#### DATASET SECTION
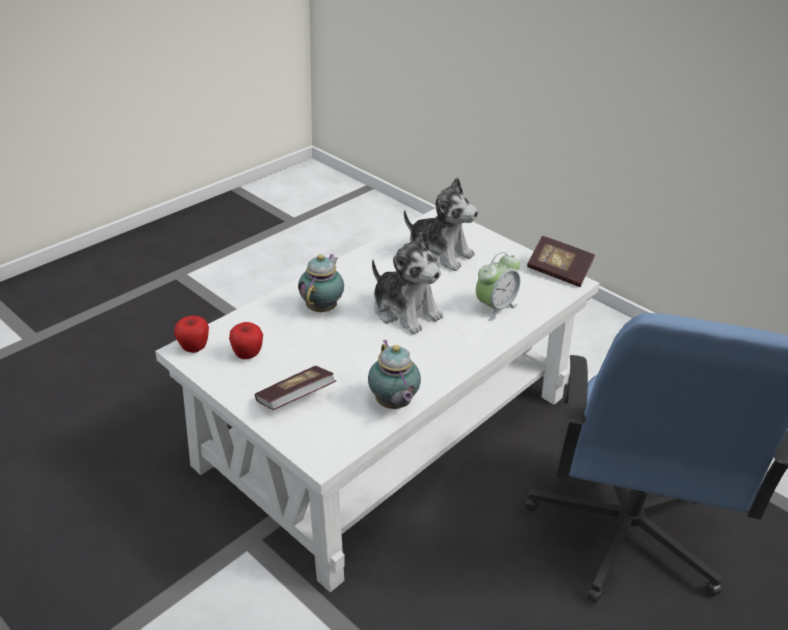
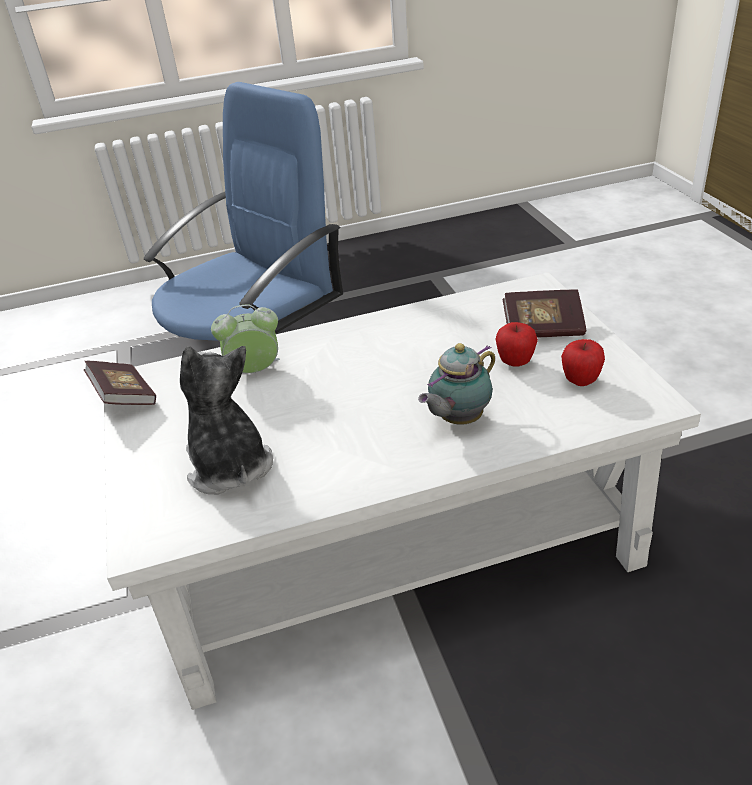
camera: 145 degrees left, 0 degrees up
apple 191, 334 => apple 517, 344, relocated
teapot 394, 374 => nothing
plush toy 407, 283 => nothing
########
**TRY IT:**
Filter the data, keeping only the lines that contain "nothing".

**RESULT BELOW:**
teapot 394, 374 => nothing
plush toy 407, 283 => nothing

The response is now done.